Personal information
- Full name: Luke Parks
- Born: 18 April 2001 (age 25)
- Original team: St Ives (NSW)/North Shore (AFL Sydney)/Glenelg (SANFL)
- Draft: No. 8, 2021 rookie draft
- Position: Defender

Club information
- Current club: Carlton
- Number: 26

Playing career^{1}
- Years: Club / Games (Goals)
- 2021–2022: Carlton / 8 (0)
- ^{1} Playing statistics correct to the end of the 2022 season.

= Luke Parks =

Australian rules footballer (born 2001)

Luke Parks (born 18 April 2001) is an Australian rules footballer who played for the Carlton Football Club in the Australian Football League (AFL).

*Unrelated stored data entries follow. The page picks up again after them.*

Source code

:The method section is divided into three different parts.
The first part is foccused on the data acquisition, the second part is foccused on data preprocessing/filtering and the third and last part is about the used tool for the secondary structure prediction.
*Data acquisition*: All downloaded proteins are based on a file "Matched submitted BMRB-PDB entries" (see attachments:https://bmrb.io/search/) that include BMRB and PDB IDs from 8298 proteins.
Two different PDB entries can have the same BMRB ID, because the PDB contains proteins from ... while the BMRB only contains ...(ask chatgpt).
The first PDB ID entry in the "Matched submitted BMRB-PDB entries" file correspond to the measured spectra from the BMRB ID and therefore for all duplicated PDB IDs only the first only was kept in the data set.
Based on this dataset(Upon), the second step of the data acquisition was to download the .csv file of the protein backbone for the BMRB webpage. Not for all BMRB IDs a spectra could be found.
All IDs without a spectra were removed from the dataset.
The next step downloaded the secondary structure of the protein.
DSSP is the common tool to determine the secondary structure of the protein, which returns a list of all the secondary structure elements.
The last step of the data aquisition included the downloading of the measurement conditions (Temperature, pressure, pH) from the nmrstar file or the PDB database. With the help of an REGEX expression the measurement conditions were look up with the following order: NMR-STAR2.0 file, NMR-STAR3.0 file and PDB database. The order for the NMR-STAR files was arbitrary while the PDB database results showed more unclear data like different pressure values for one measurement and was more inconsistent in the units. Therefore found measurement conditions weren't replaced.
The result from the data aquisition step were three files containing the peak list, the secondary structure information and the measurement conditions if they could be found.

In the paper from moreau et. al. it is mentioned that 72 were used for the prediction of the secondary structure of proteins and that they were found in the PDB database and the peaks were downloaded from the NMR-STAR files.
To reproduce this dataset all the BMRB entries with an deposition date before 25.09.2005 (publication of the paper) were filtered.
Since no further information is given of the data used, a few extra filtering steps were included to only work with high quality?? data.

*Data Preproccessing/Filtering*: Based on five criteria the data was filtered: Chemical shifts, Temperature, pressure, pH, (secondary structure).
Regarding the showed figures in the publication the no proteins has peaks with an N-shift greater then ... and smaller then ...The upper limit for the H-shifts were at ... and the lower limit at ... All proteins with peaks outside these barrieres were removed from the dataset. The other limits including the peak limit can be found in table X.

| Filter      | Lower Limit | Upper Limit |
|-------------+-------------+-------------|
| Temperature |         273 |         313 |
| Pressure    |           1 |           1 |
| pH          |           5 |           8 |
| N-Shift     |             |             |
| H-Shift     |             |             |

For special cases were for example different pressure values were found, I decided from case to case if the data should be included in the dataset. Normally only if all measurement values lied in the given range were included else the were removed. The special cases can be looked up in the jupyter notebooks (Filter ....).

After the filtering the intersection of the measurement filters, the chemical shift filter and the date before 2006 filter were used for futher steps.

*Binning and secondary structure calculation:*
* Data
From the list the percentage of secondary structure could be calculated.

A former product of the Sydney Swans academy, Parks nominated for the 2019 AFL draft but was not drafted. He subsequently signed with Glenelg and played his first season of senior football in the South Australian National Football League (SANFL) in 2020. Following a successful season, he was drafted at age 19 to the AFL by the Carlton Football Club with the No. 8 pick in the 2021 rookie draft. He made his senior debut for Carlton in Round 3, 2021 against Fremantle in a 45-point win for Carlton at Marvel Stadium. He played eight games over two seasons, then was delisted at the end of the 2022 season.